L’objectif d’un Eurodistrict est de faciliter la vie des frontaliers par des actions concrètes. Mais la réussite d’une coopération n’est pas le fruit du hasard.  « Pour que ça marche, il faut toujours que le partenariat soit en équilibre de force et de fonction » affirme le directeur de Pamina. Cela signifie que le pouvoir soit équilibré des deux côtés et que chaque décision soit collégiale. « Il faut être à l’écoute des problèmes et des projets de l’autre. Ce n’est pas appliquer le modèle français en Allemagne et vice-versa » souligne-t-il.

« La réussite résulte d’une volonté politique »

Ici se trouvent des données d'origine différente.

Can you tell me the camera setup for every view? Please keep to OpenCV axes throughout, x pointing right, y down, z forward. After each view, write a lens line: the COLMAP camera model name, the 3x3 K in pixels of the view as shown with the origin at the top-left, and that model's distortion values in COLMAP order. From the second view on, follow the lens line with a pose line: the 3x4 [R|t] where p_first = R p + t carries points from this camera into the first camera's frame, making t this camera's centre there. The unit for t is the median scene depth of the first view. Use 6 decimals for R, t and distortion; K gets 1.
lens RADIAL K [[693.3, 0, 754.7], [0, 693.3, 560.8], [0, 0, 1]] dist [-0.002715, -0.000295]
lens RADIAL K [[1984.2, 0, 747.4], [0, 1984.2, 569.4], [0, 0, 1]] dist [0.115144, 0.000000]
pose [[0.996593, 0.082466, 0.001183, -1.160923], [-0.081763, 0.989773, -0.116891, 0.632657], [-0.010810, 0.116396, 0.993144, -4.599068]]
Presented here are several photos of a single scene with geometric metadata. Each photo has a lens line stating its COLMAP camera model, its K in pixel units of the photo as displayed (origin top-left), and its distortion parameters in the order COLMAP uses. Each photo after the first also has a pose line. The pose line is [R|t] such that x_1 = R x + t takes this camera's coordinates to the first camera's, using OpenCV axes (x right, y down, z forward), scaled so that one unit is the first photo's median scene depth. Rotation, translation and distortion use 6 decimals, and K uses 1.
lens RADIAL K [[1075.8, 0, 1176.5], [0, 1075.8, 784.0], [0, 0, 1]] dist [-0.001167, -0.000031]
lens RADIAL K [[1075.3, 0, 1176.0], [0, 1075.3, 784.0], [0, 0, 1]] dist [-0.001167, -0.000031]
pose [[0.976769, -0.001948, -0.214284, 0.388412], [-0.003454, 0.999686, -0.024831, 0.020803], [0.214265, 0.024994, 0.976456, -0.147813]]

Grâce à l’accord de Karlsruhe signé le 23 janvier 1996 entre la France, l'Allemagne, le Luxembourg et la Suisse, les collectivités territoriales peuvent coopérer sans l’accord des États. À elles d’agir au mieux pour l’intérêt des habitants. « Il faut mutualiser les missions, insiste Patrice Harster. En procédant ainsi, Pamina a réalisé 60 millions d’euros d’économies. » Si la voie est claire, il avoue que ce n’est pas évident au quotidien : « Ce n’est pas toujours un long fleuve tranquille. Il y a souvent des incompréhensions, sans parler des problèmes de la langue. J’ai mis 13 ans à convaincre les Allemands d’investir en France. »

Les résultats peuvent pourtant être convaincants. Patrice Harster prend l’exemple du projet de créer une maison de soins transfrontalière : « L’Alsace du Nord subit un manque de médecins, le Palatinat est dans la même situation. L’objectif de cette maison des soins est d’amener des médecins spécialisés de Karlrushe sur une journée pour éviter aux habitants de se déplacer. » Autre action, en matière d’éducation cette fois. L’Eurodistrict a mis au point un plateau de jeu à destination des élèves âgés de 4 à 11 ans. Basé sur le modèle du jeu de l’oie, ce plateau présente d’un côté le territoire frontalier tchéquo-polonais et de l’autre Pamina. « Les enfants font connaissance avec les langues et jouent en découvrant le territoire. Cela leur permet de savoir par exemple où se situent les musées de la région. » Patrice Harster remarque cependant que la coopération fonctionne quand il s’agit de thèmes concernant la culture ou la jeunesse, mais qu’elle rencontre des difficultés sur l’aménagement du territoire ou les transports en raison des monopoles existants.

Si des réticences se font encore sentir, les projets de coopérations transfrontalières s’étendent en Europe. La région de Basse Silésie, entre la Pologne et la République Tchèque, a transposé le modèle du Jardin des Deux-Rives à l’identique, trouvant la symbolique forte. Seule différence, la couleur du pont, peint en rose. 25 millions d’habitants vivent près d’une frontière en Europe. Il ne tient qu’aux collectivités de faciliter leurs démarches. « La réussite résulte d’une volonté politique » rappelle Patrice Harster.